Diseases that are re-emerging due to antibiotic-resistant strains include penicillin-resistant gonorrhoea, vancomycin-resistant enterococcus, E. coli 0157 food poisoning, antibiotic-resistant influenza, multiply drug-resistant tuberculosis, Lyme disease, and dengue haemorrhagic fever. There are probably many more such drug-resistant diseases; experts say that deaths and contagious outbreaks are not being diagnosed correctly or reported due to underfunded regional medical services. In 1993, an epidemic of yellow fever in Kenya was given full rein as a consequence of a regional laboratory's failure to diagnose the cause of the outbreak correctly.

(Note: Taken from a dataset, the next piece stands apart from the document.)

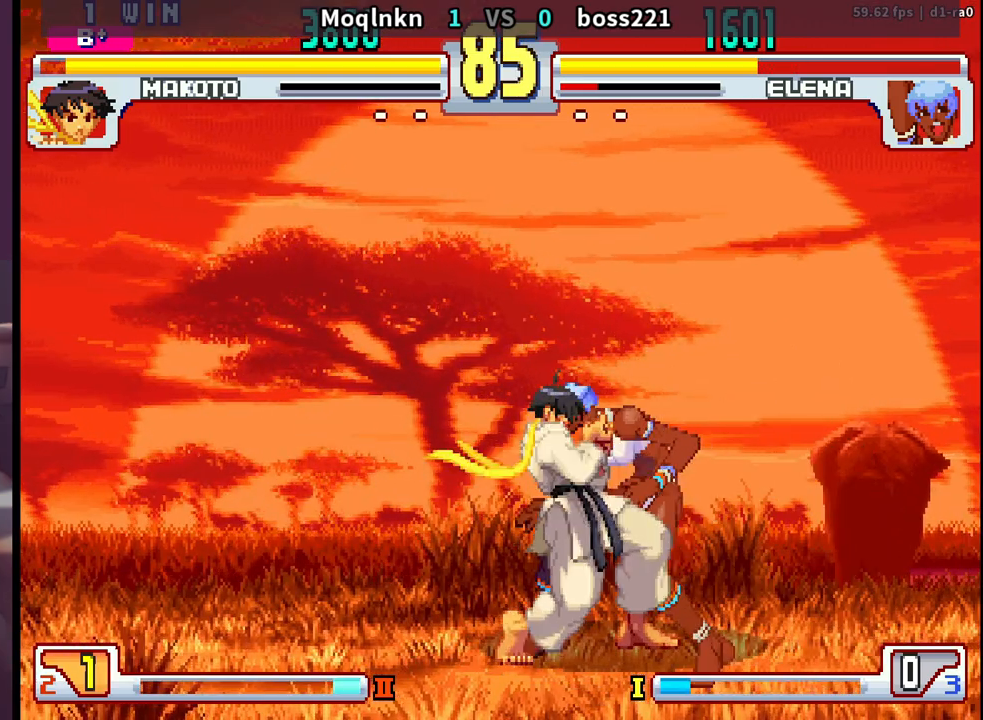
{"buttons": [], "events": [[33, "DPAD_DOWN", "up"], [33, "DPAD_LEFT", "up"]]}
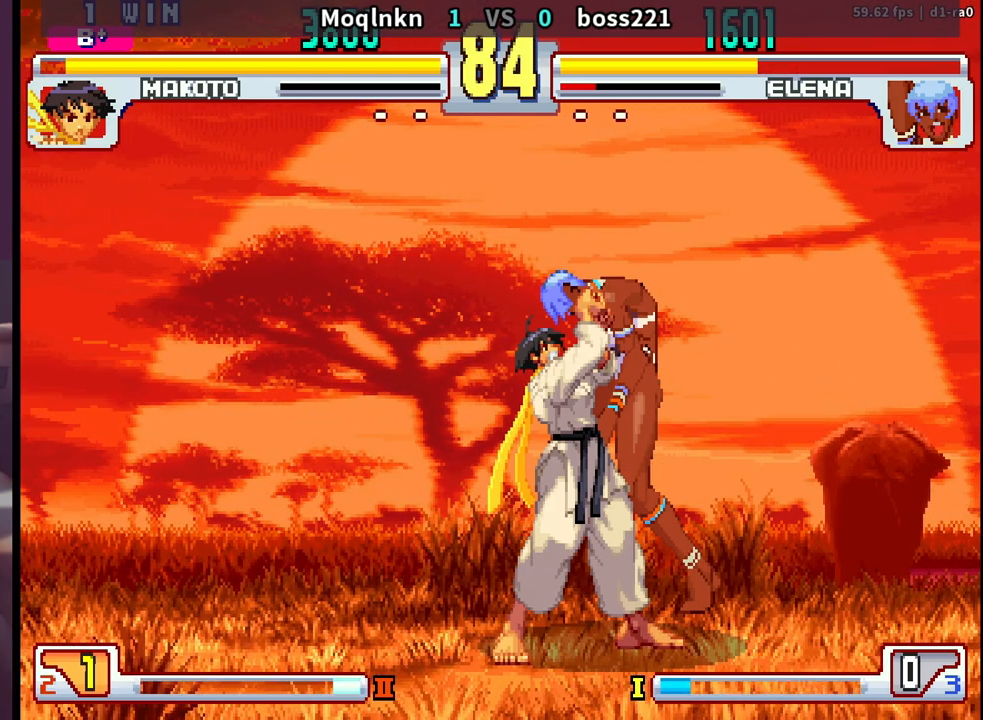
{"buttons": [], "events": []}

Drug-resistant strains of tuberculosis have appeared in many places in the past few decades. In Russia in 1997, drug-resistant tubercular cases spread into the population at large after some of Russia's 1 million prisoners were released from overcrowded jails - where the official toll is 2481 cases per 100,000 prisoners; unofficially the incidence is 50%. The incidence of TB in the Russian non-prison population tripled to 70 cases per 100,000. In Azerbaijan there are officially 4667 TB cases per 100,000 prisoners, of whom one quarter die. 56,000 prisoners were released in 1996, many of whom were known to be suffering from drug-resistant TB. In Russia and Azerbaijan the prevalence of TB is also rising to the levels of the 1970's. This epidemic, poverty due to economic upheaval, and a lack of medical services, have contributed to Russia's mortality rate, now the highest in Europe. (In the USA there are 8.7 TB cases per 100,000 people.)